Guns Abroad — How Others See Americans

Guns turned in voluntarily after Australian law took effect (AP)

Once, when I was a kid, a lady in Germany was shocked that I was an American who could speak to her in her own language and took advantage. “Where’s your six-shooter,” she asked. Another time, entering New Zealand, a customs official thought about patting me down for drugs and weapons. “Florida, eh? he said raising an eyebrow.

That’s the way they see us.

Such is the case with U.S. gun violence; President Obama’s announcements on gun control were big news.

Australian television, for example, chose an extreme talking head, Larry Pratt, president of the Gun Owners of America, to discuss the issue.

By way of context, Australia imposed gun laws that worked in 1996 after a shocking mass killing. Former Prime Minister John Howard described the success of Australia’s laws in an op-ed article in the New York Times.

Here’s a section of the interview with Mr. Pratt on the Australian Broadcasting Corporation.

LEIGH SALES: In Australia, the government reacted to a massacre in 1996 by banning the sale, importation and possession of semi-automatic rifles and by removing 700,000 guns from circulation.

In the 18 years before that we had 13 massacres. After that we had zero.
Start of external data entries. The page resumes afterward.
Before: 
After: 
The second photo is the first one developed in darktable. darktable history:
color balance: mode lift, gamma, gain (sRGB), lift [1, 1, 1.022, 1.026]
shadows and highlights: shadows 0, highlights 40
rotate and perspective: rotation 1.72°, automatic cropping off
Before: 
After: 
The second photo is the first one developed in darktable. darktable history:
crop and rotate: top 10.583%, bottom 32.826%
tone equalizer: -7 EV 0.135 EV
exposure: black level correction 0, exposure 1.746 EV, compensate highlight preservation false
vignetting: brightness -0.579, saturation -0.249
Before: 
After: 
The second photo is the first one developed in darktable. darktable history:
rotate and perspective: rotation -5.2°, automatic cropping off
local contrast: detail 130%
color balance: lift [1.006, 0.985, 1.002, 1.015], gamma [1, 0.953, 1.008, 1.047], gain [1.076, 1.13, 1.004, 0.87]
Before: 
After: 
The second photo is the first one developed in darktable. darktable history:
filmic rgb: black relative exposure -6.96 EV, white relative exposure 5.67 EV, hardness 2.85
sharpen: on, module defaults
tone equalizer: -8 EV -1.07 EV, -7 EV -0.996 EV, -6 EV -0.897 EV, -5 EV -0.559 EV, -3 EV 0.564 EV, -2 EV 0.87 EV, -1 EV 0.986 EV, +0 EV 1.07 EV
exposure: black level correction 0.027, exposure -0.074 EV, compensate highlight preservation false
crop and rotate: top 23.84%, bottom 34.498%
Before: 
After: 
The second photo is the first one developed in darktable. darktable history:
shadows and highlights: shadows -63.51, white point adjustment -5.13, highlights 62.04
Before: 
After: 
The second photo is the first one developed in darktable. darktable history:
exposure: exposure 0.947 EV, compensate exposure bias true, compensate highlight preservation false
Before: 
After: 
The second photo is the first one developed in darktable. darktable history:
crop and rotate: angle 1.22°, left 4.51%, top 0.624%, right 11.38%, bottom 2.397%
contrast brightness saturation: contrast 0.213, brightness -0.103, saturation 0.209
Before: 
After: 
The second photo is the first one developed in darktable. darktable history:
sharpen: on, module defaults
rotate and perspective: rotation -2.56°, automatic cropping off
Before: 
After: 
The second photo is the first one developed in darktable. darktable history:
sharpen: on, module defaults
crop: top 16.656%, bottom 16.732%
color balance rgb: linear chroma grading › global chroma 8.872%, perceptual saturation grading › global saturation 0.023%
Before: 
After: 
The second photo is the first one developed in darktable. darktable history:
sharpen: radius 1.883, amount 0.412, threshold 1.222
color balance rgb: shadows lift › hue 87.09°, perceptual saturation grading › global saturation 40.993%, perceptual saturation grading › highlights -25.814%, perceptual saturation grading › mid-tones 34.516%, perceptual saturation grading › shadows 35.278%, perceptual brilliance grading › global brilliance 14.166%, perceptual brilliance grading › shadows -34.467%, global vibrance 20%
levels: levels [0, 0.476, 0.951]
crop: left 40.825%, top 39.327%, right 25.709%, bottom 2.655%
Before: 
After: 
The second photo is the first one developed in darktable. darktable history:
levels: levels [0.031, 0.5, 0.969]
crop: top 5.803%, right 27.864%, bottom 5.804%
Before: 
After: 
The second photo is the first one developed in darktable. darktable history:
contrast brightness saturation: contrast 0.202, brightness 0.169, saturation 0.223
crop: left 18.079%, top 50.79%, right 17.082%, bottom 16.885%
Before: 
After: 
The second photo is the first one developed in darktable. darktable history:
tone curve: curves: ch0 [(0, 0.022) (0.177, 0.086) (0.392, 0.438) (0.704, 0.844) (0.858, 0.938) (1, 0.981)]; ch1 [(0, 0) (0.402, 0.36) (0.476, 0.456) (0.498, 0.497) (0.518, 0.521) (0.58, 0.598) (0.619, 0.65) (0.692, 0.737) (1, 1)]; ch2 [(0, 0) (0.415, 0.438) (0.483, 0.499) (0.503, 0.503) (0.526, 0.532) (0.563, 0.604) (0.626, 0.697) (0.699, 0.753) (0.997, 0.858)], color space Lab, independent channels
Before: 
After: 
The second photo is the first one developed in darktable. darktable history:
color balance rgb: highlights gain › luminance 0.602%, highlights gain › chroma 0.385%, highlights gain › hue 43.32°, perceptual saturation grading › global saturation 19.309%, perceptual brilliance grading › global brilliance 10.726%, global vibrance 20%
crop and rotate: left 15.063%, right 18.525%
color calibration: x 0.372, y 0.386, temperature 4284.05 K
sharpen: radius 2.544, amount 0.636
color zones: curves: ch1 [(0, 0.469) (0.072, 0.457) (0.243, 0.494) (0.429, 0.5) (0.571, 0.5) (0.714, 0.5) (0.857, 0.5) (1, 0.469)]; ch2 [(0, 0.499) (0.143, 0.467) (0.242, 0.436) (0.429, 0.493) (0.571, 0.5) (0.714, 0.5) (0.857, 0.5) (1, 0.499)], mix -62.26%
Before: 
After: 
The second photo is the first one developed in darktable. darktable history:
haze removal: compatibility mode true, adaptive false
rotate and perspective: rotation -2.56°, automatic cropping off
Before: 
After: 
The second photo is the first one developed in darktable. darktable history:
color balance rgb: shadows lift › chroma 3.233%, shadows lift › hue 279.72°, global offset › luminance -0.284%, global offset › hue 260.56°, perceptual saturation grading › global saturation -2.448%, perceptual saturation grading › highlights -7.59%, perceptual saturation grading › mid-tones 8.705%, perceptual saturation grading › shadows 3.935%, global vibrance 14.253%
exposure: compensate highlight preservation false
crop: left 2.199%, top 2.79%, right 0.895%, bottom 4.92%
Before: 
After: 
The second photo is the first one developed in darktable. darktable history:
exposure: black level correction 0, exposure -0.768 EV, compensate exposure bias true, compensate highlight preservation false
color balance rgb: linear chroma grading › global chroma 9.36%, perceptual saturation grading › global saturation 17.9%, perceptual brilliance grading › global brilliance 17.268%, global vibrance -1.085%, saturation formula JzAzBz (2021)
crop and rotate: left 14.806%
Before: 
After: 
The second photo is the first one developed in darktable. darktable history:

We didn’t have a civil war, the government didn’t come and take all of our stuff away from us. Why not just give it a try in the US?

LARRY PRATT: Once you’ve given it a try there’s no going back and so in the United States we’re not going to do that. In the United States we are citizens in control of the government and as the Swiss say to this day, a rifle is the emblem of a free man.

LEIGH SALES: But it worked in Australia. Why not just try it?

LARRY PRATT: Your violent crime rate is not so admirable and besides…

LEIGH SALES: It’s a lot lower than yours.

LARRY PRATT: We’re not interested in being like Australia. We’re Americans.

An American friend of mine visiting Australia called attention to the interview. “Doubtless Larry Pratt left the show pleased with his no holds barred defense of Americans’ right to own automatic weapons,” my friend said, “but I have to say that as the segment ended I felt sick.”

It is called American exceptionalism. Overseas, it is a farce.